Cite as: http://hdl.handle.net/21.11116/0000-0000-C507-A
Abstract
One of the central goals of computational neuroscience is to understand the dynamics of single neurons and neural ensembles. However, linking mechanistic models of neural dynamics to empirical observations of neural activity has been challenging. Statistical inference is only possible for a few models of neural dynamics (e.g. GLMs), and no generally applicable, effective statistical inference algorithms are available: As a consequence, comparisons between models and data are either qualitative or rely on manual parameter tweaking, parameterfitting using heuristics or brute-force search. Furthermore, parameter-fitting approaches typically return a single best-fitting estimate, but do not characterize the entire space of models that would be consistent with data.

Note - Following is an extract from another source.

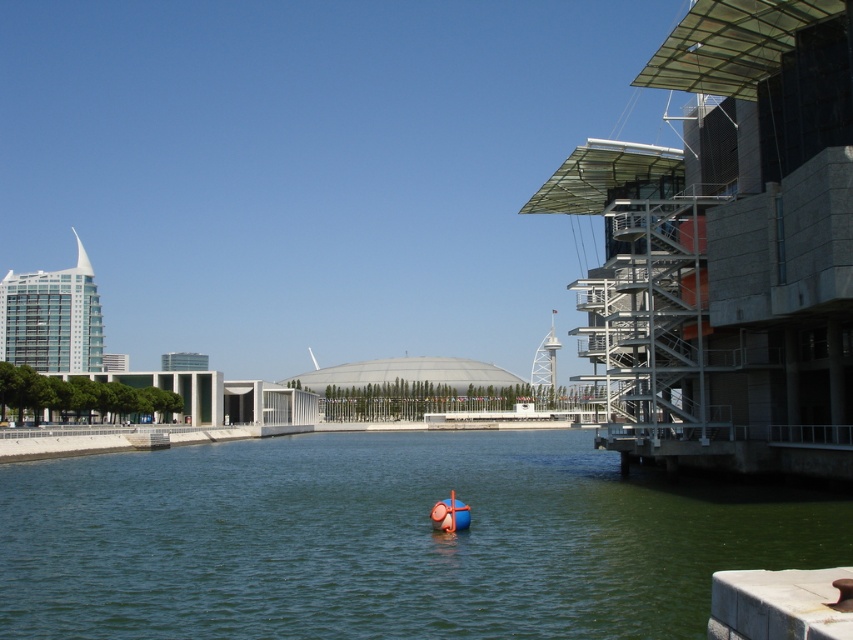
Is green water at center below orange rubber boat at center?

Indeed, green water at center is positioned under orange rubber boat at center.

Locate an element on the screen. This screenshot has width=853, height=640. green water at center is located at coordinates (387, 540).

We overcome this limitation by presenting a general method for Bayesian inference on mechanistic models of neural dynamics. Our approach can be applied in a ‘black box’ manner to a wide range of neural models without requiring model-specific modifications. In particular, it extends to models without explicit likelihoods (e.g. most spiking networks). We achieve this goal by building on recent advances in likelihood-free Bayesian inference (Papamakarios and Murray 2016, Moreno et al. 2016): the key idea is to simulate multiple data-sets from different parameters, and then to train a probabilistic neural network which approximates the mapping from data to posterior distribution. We illustrate this approach using Hodgkin-Huxley models of single neurons and models of spiking networks: On simulated data, estimated posterior distributions recover ground-truth parameters, and reveal the manifold of parameters for which the model exhibits the same behaviour. On in-vitro recordings of membrane voltages, we recover multivariate posteriors over biophysical parameters, and voltage traces accurately match empirical data. Our approach will enable neuroscientists to perform Bayesian inference on complex neural dynamics models without having to design model-specific algorithms, closing the gap between biophysical and statistical approaches to neural dynamics.